Former detainees have described abusive treatment at the base, especially in the first two or three years it was in existence. But in the last several years, detainees who have been released described improved conditions.
While the majority of the detainees at Bagram are Afghan, a small number are foreigners who are accused of fighting with the Taliban. Also held there are a handful of detainees captured in other countries, according to human rights lawyers and military detention officials.
The current detainee population is about 750, according to military detention officials, but in September, when the information request was made, there were about 100 fewer detainees. The numbers have grown over the past few months because of the increased military operations by U.S. forces.
An investigation by the British Broadcasting Corporation (BBC) has revealed that former detainees at Bagram were beaten, deprived of sleep, and threatened with dogs.
Jonathan Hafetz, an attorney with the American Civil Liberties Union’s National Security Project, told IPS, "The BBC investigation provides further confirmation of the United States’ mistreatment of prisoners at Bagram. These abuses are the direct consequence of decisions made at the highest levels of the U.S. government to avoid the Geneva Convention and forsake the rule of law."
The Barack Obama administration has sought to deflect some of the heat it is getting from civil rights organizations and legal experts over its management of Bagram. For example, it recently announced a set of new procedures for conducting periodic assessments of the status of each prisoner.
But, according to Tina Monshipour Foster, executive director of the International Justice Network – the only U.S. organization actively litigating on behalf of Bagram detainees – "The ‘new’ procedures adopted by the Obama administration are not new at all, they appear to be exactly the same as the procedures created by the [George W.] Bush administration in response to prior court challenges by Guantanamo detainees."
"The idea of assigning a non-lawyer ‘personal representative’ who does not legally represent the detainee, but works for the military, is a step in the wrong direction," Foster said.

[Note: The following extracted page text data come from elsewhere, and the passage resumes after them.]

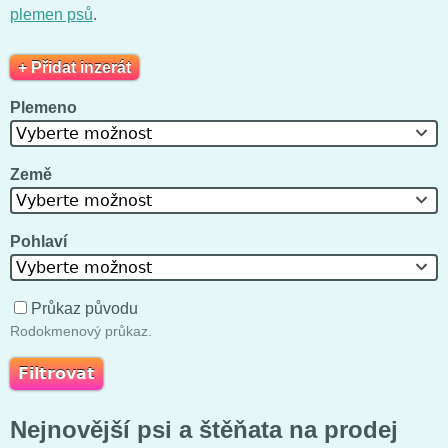
plemen psů
.
+ Přidat inzerát
Plemeno
Vyberte možnost
Země
Vyberte možnost
Pohlaví
Vyberte možnost
Průkaz původu
Rodokmenový průkaz.
Nejnovější psi a štěňata na prodej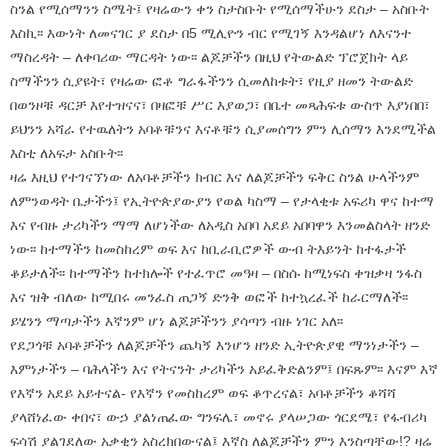
ስንል የሚሰማንን ስሜት፤ የዛሬውን ቀን ስታስቡት የሚሰማችሁን ደስታ – አስቡት
እስኪ፡፡ እውነት ለመናገር ያ ደስታ በ5 ሚሊዮን ብር የሚገኝ እንዳልሆነ ለእናንተ
ማስረዳት – ለቀባሪው ማርዳት ነው፡፡ ልጆቻችን በዚህ የትውልድ ፕሮጀክት ላይ
ስማችንን ሲያዩት፣ የዛሬው ፎቶ ግራፋችንን ሲመለከቱት፣ የዚያ ዘመን ትውልድ
በወንዞቹ ዳርቻ እየተዝናና፣ በዛፎቹ ሥር እያወጋ፣ በቤተ መጻሕፍቱ ውስጥ እያነበበ፣
ይህንን አሻራ የተዉለትን አባቶቹንና እናቶቹን ሲያመሰግን ምን ሊሰማን እንደሚችል
እስቲ ለአፍታ አስቡት፡፡
ዛሬ እዚህ የተገናኘነው ለአባቶቻችን ክብር እና ለልጆቻችን ፍቅር ስንል ሁላችንም
ለምንወዳት ቤታችን፤ የኢትዮጵያውያን የወል ካስማ – የታላቂቱ አፍሪካ ዋና ከተማ
እና የብዙ ታሪካችን ማማ ለሆነችው ለአዲስ አበባ አደይ አበባዋን እንመልስላት ዘንድ
ነው፡፡ ከተማችን ከመስከረም ወፍ እና ከቢራቢሮዎች ውብ ትእይንት ከተፋታች
ቆይታለች፡፡ ከተማችን ከተክሎች የተፈጥሮ መዓዛ – በስሱ ከሚነፍስ ቀዝቃዛ ንፋስ
እና ዝቅ ብለው ከሚበሩ መንፈስ ጠጋኝ ድንቅ ወፎች ከተኳረፈች ከራርማለች፡፡
ይሄንን ማጣታችን እኛንም ሆነ ልጆቻችንን ያሳጣን ብዙ ነገር አለ፡፡
የደጋጎቹ አባቶቻችን ለልጆቻችን ጨካኝ እንሆን ዘንድ ኢትዮጵያዊ ማንነታችን –
እምነታችን – ባሕላችን እና የትናንት ታሪካችን አይፈቅድልንም፤ በፍጹም፡፡ እናም እኛ
የእኛን አደይ አይተናል- የእኛን የመስከረም ወፍ ቆጥረናል፣ አባቶቻችን ቆሻሻ
ያላሸነፈው ቀበና፣ ውኃ ያልነጠፈው ግንፍሌ፣ መኖሩ ያላሠጋው ጎርደሜ፣ የፋብሪካ
ፍሳሽ ያልገደለው አቃቂን አስረክበውናል፤ እኛስ ለልጆቻችን ምን እንስጣቸው!? ዛሬ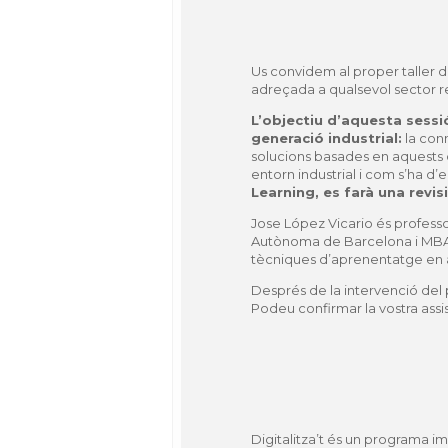
Us convidem al proper taller de
adreçada a qualsevol sector r
L’objectiu d’aquesta sess
generació industrial:
la conn
solucions basades en aquests c
entorn industrial i com s’ha d
Learning, es farà una revis
Jose López Vicario és profess
Autònoma de Barcelona i MBA a 
tècniques d’aprenentatge en apl
Després de la intervenció del 
Podeu confirmar la vostra assi
Digitalitza’t és un programa i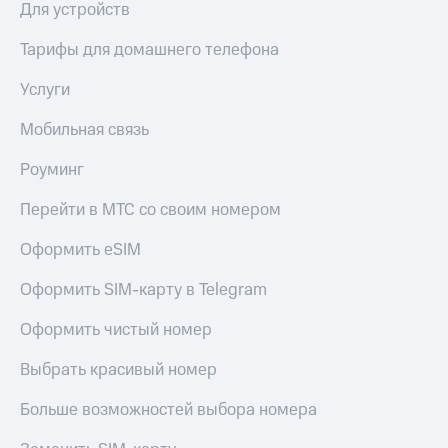
Для устройств
Оплата
по QR-
Тарифы для домашнего телефона
коду
за границей
Услуги
тернет-магазин
Мобильная связь
Смартфоны
Роуминг
Наушники
и
Перейти в МТС со своим номером
колонки
Оформить eSIM
Умные
часы
и
Оформить SIM-карту в Telegram
трекеры
Оформить чистый номер
Умный
дом
Выбрать красивый номер
Планшеты
Больше возможностей выбора номера
Акции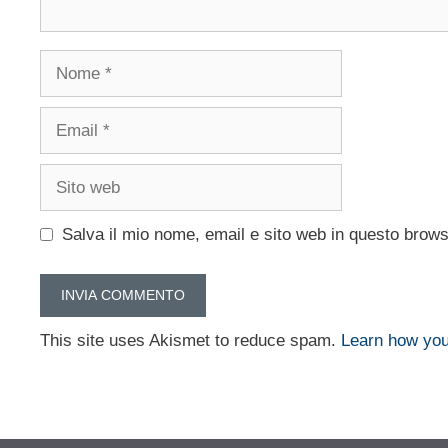
Nome
Email
Sito
web
Salva il mio nome, email e sito web in questo brow
This site uses Akismet to reduce spam.
Learn how you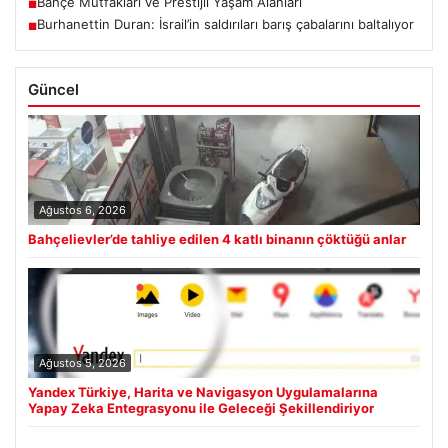
Bahçe Mutfakları ve Prestijli Yaşam Alanları
■
Burhanettin Duran: İsrail’in saldırıları barış çabalarını baltalıyor
■
Güncel
Ağustos 6, 2026
Bahçelievler’de tahliye edilen 4 katlı binanın çöktüğü anlar
Ağustos 5, 2026
Yandex Türkiye, Harita ve Navigasyon Uygulamalarına
Yapay Zeka Entegrasyonu ile Geleceği Şekillendiriyor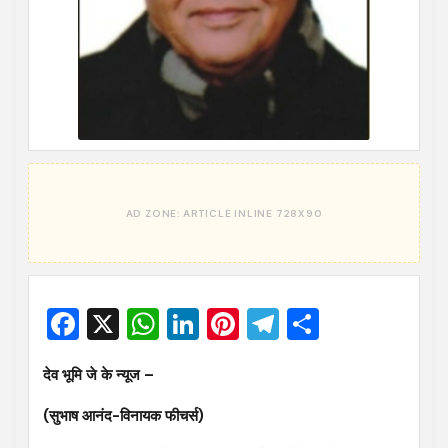
Facebook
X
WhatsApp
LinkedIn
Pinterest
Telegram
Share
देव भूमि जे के न्यूज –
(सुभाष आनंद-विनायक फीचर्स)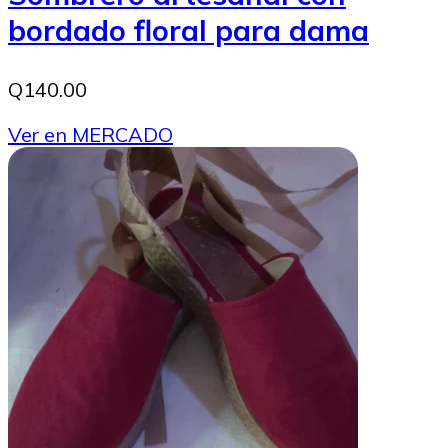
bordado floral para dama
Q140.00
Ver en MERCADO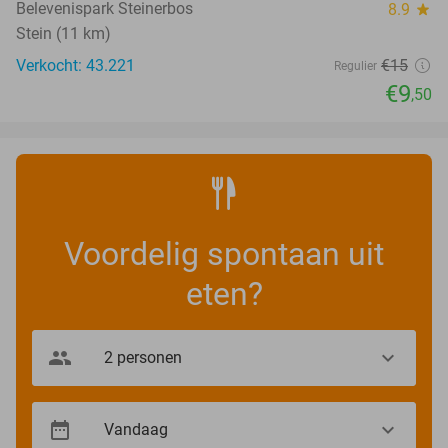
Belevenispark Steinerbos
8.9
star
Stein (11 km)
Verkocht: 43.221
€15
Regulier
€9
,50
Voordelig spontaan uit
eten?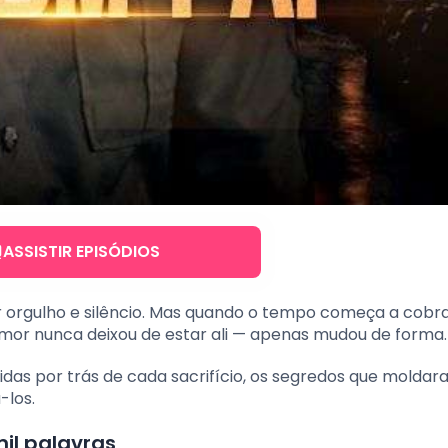
ASSISTIR EPISÓDIOS
r orgulho e silêncio. Mas quando o tempo começa a cobra
amor nunca deixou de estar ali — apenas mudou de forma.
idas por trás de cada sacrifício, os segredos que molda
-los.
il palavras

She told IPS, "Only a lawyer who is independent from the government can effectively assist a detainee with his defense against allegations being made by the government."
The Pentagon denied the BBC’s charges of harsh treatment and insisted that all inmates in the facility are treated humanely.

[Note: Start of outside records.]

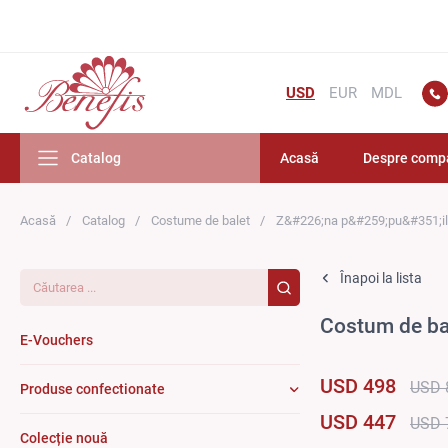
USD
EUR
MDL
Catalog
Acasă
Despre comp
Acasă
Catalog
Costume de balet
Z&#226;na p&#259;pu&#351;il
Căutarea...
Înapoi la lista
Costum de ba
E-Vouchers
USD 498
USD 
Produse confectionate
USD 447
USD 
Colecție nouă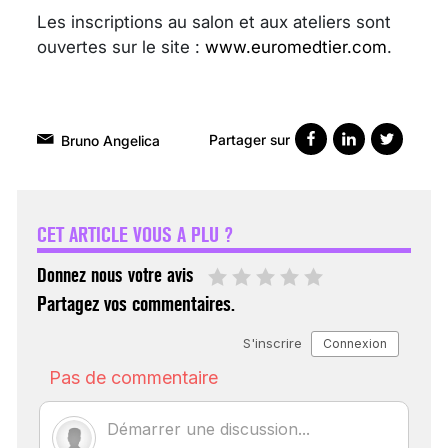
Les inscriptions au salon et aux ateliers sont
ouvertes sur le site :
www.euromedtier.com
.
Partager sur
Bruno Angelica
VARICES PELVIENNES :
UN REDOUTABLE MAL
FÉMININ ENFIN SOIGNÉ !
CET ARTICLE VOUS A PLU ?
30 mai 2023
Donnez nous votre avis
Partagez vos commentaires.
SCANNER, IRM, RADIO,
ÉCHO : DES IMAGES
POUR TOUTES LES
MALADIES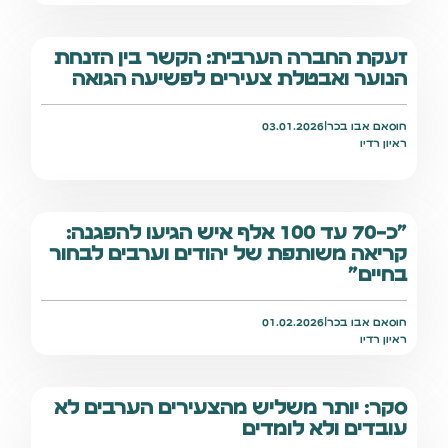
זעקת החברה הערבית: הקשר בין הזנחת
הנוער ואבטלת צעירים לפשיעה הגואה
חוסאם אבו בכר
|
03.01.2026
ראיון רדיו
"כ-70 עד 100 אלף איש הגיעו להפגנה:
קריאה משותפת של יהודים וערבים לבחור
בחיים"
חוסאם אבו בכר
|
01.02.2026
ראיון רדיו
סקר: יותר משליש מהצעירים הערבים לא
עובדים ולא לומדים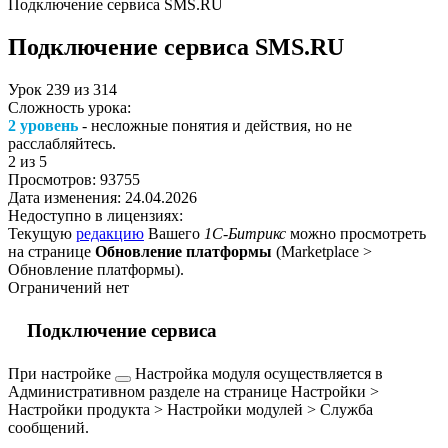
Подключение сервиса SMS.RU
Подключение сервиса SMS.RU
Урок
239
из
314
Сложность урока:
2 уровень
- несложные понятия и действия, но не
расслабляйтесь.
2
из 5
Просмотров:
93755
Дата изменения:
24.04.2026
Недоступно в лицензиях:
Текущую
редакцию
Вашего
1С-Битрикс
можно просмотреть
на странице
Обновление платформы
(
Marketplace >
Обновление платформы
).
Ограничений нет
Подключение сервиса
При
настройке
Настройка модуля осуществляется в
Административном разделе на странице
Настройки >
Настройки продукта > Настройки модулей > Служба
сообщений
.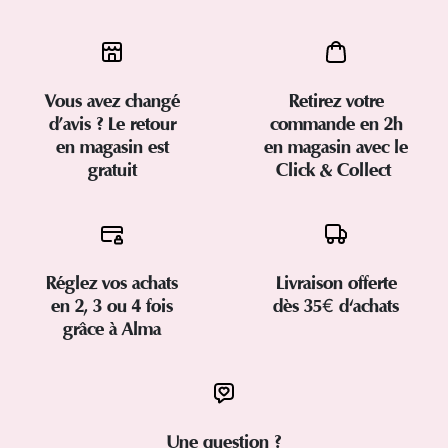
Vous avez changé
Retirez votre
d’avis ? Le retour
commande en 2h
en magasin est
en magasin avec le
gratuit
Click & Collect
Réglez vos achats
Livraison offerte
en 2, 3 ou 4 fois
dès 35€ d'achats
grâce à Alma
Une question ?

Another prominent human rights organization, the British-based Reprieve, called on the British government to take action concerning two Pakistanis who it says Britain helped render there from Iraq.
"These men were never in Afghanistan until the UK and the U.S. took them there," Stafford Smith told IPS. "It is the height of hypocrisy to take someone to Bagram and then claim that it is too dangerous to let them see a lawyer. Even Guantánamo Bay is better than this."
Since coming to office a year ago, Pres. Obama has banned the use of torture and ordered a review of policy on detainees, which is expected to report next month. But unlike its detainees at the U.S. naval facility at Guantanamo Bay in Cuba, the prisoners at Bagram have no access to lawyers and they cannot challenge their detention.
In April 2009, in a lawsuit brought in federal court by the International Justice Network, Judge John D. Bates ruled that three Bagram prisoners — two Yemenis and one Tunisian citizen — had the right to petition U.S. courts for their release because they were not Afghans captured on the Afghan battlefield.
But he also ruled that for a fourth appellant, a citizen of Afghanistan, rather than a Yemeni or Tunisian citizen held at Bagram, granting him legal rights might upset the relationship between the U.S. and Afghanistan.
Judge Bates dismissed the petition of Haji Wazir, an Afghan civilian held at Bagram without charge for more than six years. The judge ruled that because the petitioner was a citizen of Afghanistan, he had no right to petition the U.S. courts for his release.
Afghan government sources have said prisoners will have a right to appeal their detentions once the U.S. transfers its authority.